There were small pockets of surfers scattered around the Island, all experimenting with surfing in their own ways, until Roger Backhouse and friends – Susan Ellis (Backhouse), Kevin Digweed, Geoff ‘Ned’ Gardner, John Ainsworth, Russell Long and Colin Burgess – decided to try and start an Isle of Wight Surf Club. An advert was put in the Isle of Wight County Press and this brought surfers together from around the Island, including Keith Williams, Glyn Kernick, Ben Kelly and Sid Pitman.

The first meetings of the Isle of Wight Surf Club were held in a tent on the cliff tops at Ventnor. They later moved to Mrs Backhouse’s (Roger’s Mum!) Bed & Breakfast in Ventnor. During the summer Pat Morrell and a ‘Woodwork Teacher’ Mike ‘Hutch’ Hutchinson would join them with their homemade wooden boards.

Once some club members had acquired wheels, it wasn’t long before trips to Cornwall were arranged and wages and savings were spent on the new fibreglass surfboards that were available. Rob Ward had come back to the Island after being in the Royal Navy and had learnt to surf in South Africa and South America. Rob’s surfing was more advanced than many of the island surfers, and in the 1970s, he travelled much of the globe in search of waves. Ex-British Surfing Champion Roger Mansfield and author of The Surfing Tribe once said ‘Rob is the most buccaneering, big wave-riding surf export of IOW’.

During the late ‘60s and ‘70s, Tad Ciastula and Roger Cooper had started shaping boards on the Island and both went on to become renowned surfboard shapers. Meanwhile, Derek Thompson started making the famous Cosmic leashes.
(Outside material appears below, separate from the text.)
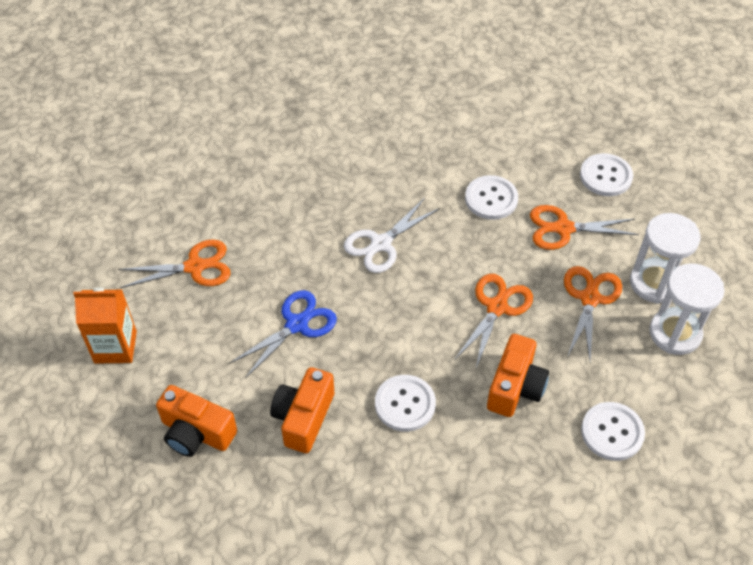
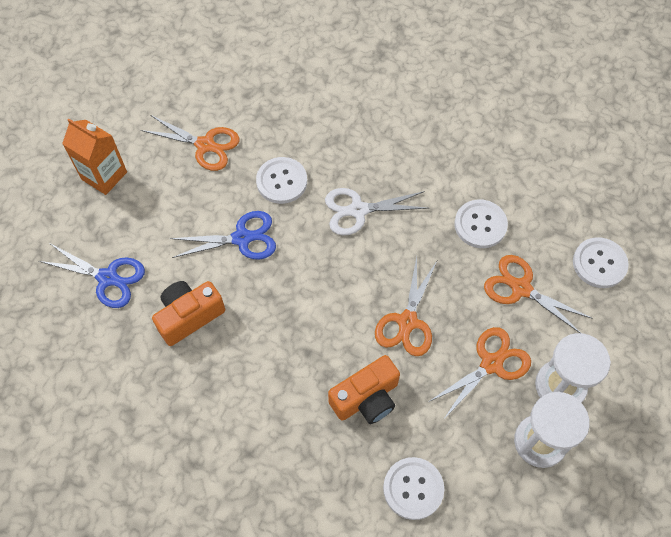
camera: 35 degrees right, 10 degrees up
(196, 433) = (108, 278): orange camera -> blue scissors
(405, 404) = (270, 355): white button -> white button (281, 181)
(497, 307) = (407, 322): orange scissors -> orange scissors turned 135 degrees clockwise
In the late ‘70s and early ‘80s, a young Dave Gray had started to dominate the Isle of Wight Surf Competitions and went on to compete in the English Nationals. Many of today’s top Island surfers will say that Dave was a major influence on them and they aspired to be as good as this Island legend. The Isle of Wight Surf Club started its own surf magazine in the late 1970s and many articles joked about other surfers not bothering to enter competitions if Dave turned up, as he only needed to wax down his surfboard to win an event!

In the early ‘90s, Stu Jones took over the mantle of best surfer on the Island, pushing the limits and starting a new generation of surfers who wanted to do aerials and the other latest tricks. In 1994, a young Craig Sharp took the South Coast Champion crown from Stu Jones and was one of many Islanders who took off in search of waves and adventure abroad. At the same time, 10-year-old Johnny Fryer was just making his mark by winning the Under-14 or ‘cadet’ category in the 1994 South Coast Championship.

Johnny dominated the Island surf scene until he moved to Cornwall, and he went on to become British Surfing Champion in 2010.

Into the Noughties, and young Zoe Sheath, daughter of Gail (an early member of the Isle of Wight Surf club, who started surfing in the ‘70s), began to shine. Zoe went on to become English Women’s Surfing Champion in 2007.

Many others have made a big contribution to Island surfing, including Barney Barnes, Ceri Williams, Keith and Steve Williams, Clive Richardson, Dave Phillips, Rog Powley, Xav Baker, Joe Truman and many, many more.

More recently, with the help of the Island-based Rapanui clothing company, the IOW Surf Club has been reborn, with Matt Harwood taking the helm alongside Oliver Harvey, as they successfully ran the Frost Bite Series of competitions in 2011 as well as the South Coast Surfing Championships.